Which lines below contain the word "Figure"? Copy each one.

RECORDS PROVIDED:
######

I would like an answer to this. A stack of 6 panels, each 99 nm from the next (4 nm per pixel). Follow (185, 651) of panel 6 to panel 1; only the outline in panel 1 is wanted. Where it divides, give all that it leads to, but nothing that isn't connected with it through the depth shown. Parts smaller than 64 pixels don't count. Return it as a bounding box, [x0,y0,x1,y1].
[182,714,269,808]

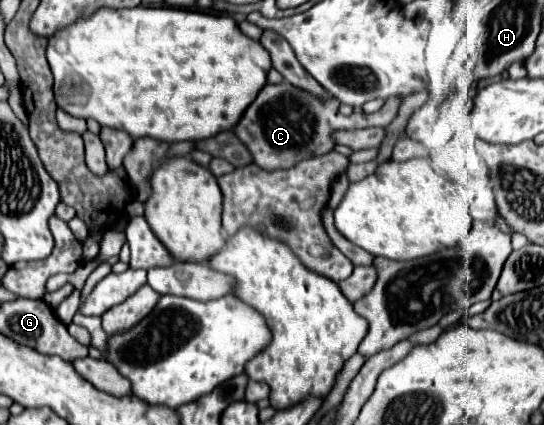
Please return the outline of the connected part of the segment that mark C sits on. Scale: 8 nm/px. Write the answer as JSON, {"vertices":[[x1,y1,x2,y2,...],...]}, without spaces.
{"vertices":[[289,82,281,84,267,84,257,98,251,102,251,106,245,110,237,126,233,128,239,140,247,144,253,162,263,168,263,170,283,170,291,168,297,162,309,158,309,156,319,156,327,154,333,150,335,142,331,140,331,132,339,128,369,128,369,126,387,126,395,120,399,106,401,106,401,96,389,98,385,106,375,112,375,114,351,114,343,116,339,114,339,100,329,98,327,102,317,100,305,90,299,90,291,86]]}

######

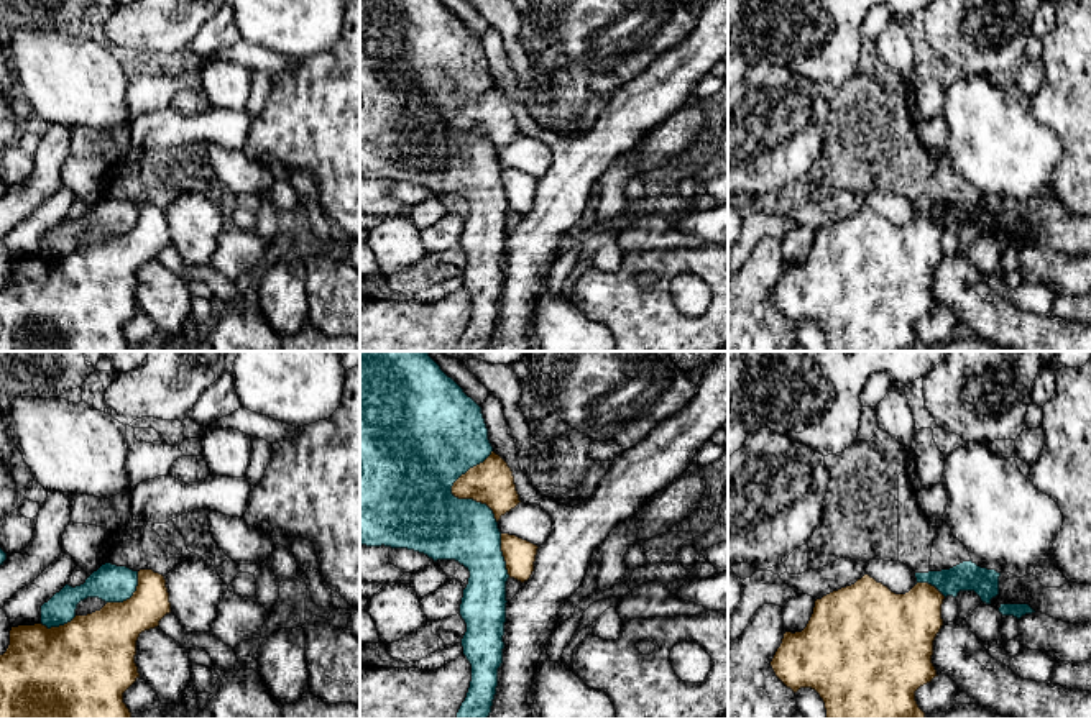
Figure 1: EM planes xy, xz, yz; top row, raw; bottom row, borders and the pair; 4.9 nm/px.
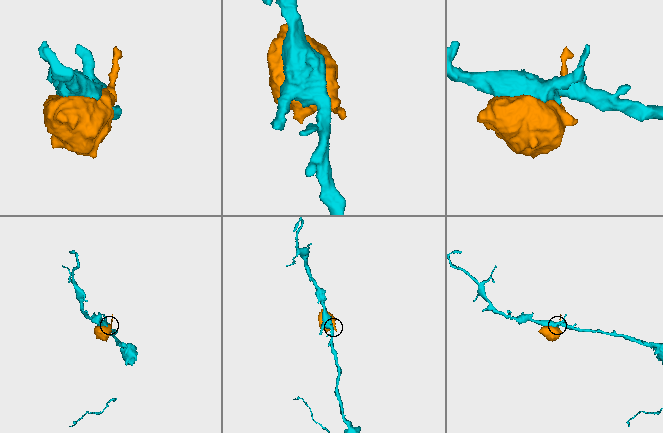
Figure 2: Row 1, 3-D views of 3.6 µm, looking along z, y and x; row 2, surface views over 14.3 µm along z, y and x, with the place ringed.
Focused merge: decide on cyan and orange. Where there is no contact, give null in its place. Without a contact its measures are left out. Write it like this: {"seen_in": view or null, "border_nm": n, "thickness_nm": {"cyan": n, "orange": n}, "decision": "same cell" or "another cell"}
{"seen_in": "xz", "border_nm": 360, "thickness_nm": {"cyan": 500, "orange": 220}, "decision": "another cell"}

######

YOUR RESPONSE:
Figure 1: EM planes xy, xz, yz; top row, raw; bottom row, borders and the pair; 4.9 nm/px.
Figure 2: Row 1, 3-D views of 3.6 µm, looking along z, y and x; row 2, surface views over 14.3 µm along z, y and x, with the place ringed.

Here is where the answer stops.